Le mouvement n’est pas mort. Partout des actions se poursuivent, des grèves continuent, des blocages ont lieu, des manifestations se déroulent. Les journées nationales continuent de réunir des millions de personnes et le niveau d’affrontement reste fort. Ce sont des mois difficiles qui se profilent pour un gouvernement qui va devoir faire face à une multiplication des conflits qu’il nous faudra savoir unifier.


Renforcer le syndicalisme de lutte : une nécessité !

Dans ce contexte, et alors que le gouvernement avance ses pions vers d’autres régressions telles que la réforme de la sécu ou encore la fin de la rétroactivité des APL votée en catimini au coeur de la très dense loi de finance 2011, il est important de renforcer les cadres pérennes de mobilisation et notamment les syndicats de lutte. Dans ce mouvement, ils ont su porter des perspectives et des stratégies pouvant permettre d’avancer vers la victoire. Si la diffusion de leurs idées reste encore limitée, il faut les développer pour se diriger vers des mobilisations massives, faire reculer une bonne fois pour toute ce gouvernement et imposer le partage des richesses.

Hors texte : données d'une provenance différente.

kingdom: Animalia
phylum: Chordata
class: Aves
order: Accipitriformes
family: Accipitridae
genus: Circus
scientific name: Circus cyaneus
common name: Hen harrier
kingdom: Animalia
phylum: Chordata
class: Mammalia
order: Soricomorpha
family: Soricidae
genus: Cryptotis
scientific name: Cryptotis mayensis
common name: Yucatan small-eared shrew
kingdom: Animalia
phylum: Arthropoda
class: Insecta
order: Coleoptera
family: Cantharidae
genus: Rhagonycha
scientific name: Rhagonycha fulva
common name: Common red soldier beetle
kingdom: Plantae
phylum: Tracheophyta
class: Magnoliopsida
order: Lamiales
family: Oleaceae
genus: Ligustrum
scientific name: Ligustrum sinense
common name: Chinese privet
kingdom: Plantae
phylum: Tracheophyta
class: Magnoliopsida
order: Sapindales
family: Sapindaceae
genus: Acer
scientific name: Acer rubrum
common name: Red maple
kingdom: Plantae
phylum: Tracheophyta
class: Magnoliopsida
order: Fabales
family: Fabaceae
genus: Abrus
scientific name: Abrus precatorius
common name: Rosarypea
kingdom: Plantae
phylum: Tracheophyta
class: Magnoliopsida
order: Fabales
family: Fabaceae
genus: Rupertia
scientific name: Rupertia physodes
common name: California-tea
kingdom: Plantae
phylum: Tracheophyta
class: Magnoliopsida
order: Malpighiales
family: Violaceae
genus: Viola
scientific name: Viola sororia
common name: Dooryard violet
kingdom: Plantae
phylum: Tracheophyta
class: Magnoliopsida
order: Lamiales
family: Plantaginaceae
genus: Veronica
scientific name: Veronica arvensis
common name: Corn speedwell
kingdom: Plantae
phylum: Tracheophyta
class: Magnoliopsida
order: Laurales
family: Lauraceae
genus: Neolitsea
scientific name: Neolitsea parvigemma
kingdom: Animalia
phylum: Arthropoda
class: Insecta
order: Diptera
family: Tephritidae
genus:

Le gouvernement veut supprimer la rétroactivité des APL

Alors que le gouvernement
avait reculé sur la question des APL cet été, craignant une convergence étudiant-e-s/salarié-e-s, il revient à l’attaque en faisant passer en catimini au sein du fourni Projet de Loi de financement de la Sécurité Sociale (PLFSS)une disposition prévoyant de supprimer la rétroactivité
des APL. Cela constitue
un recul inacceptable et concrètement la perte de centaines d’euros pour tout-e-s les étudiant-e-s qui ne vivent plus chez leurs parents. Quand dans le même temps l’offre de logement en cité U est largement
insuffisante cela constitue une provocation de plus de ce gouvernement
qui préfère économiser
240 millions d’euros en les volant aux étudiant-e-s quand dans le même temps il rembourse des milliars aux plus grandes fortunes au titre du bouclier fiscal.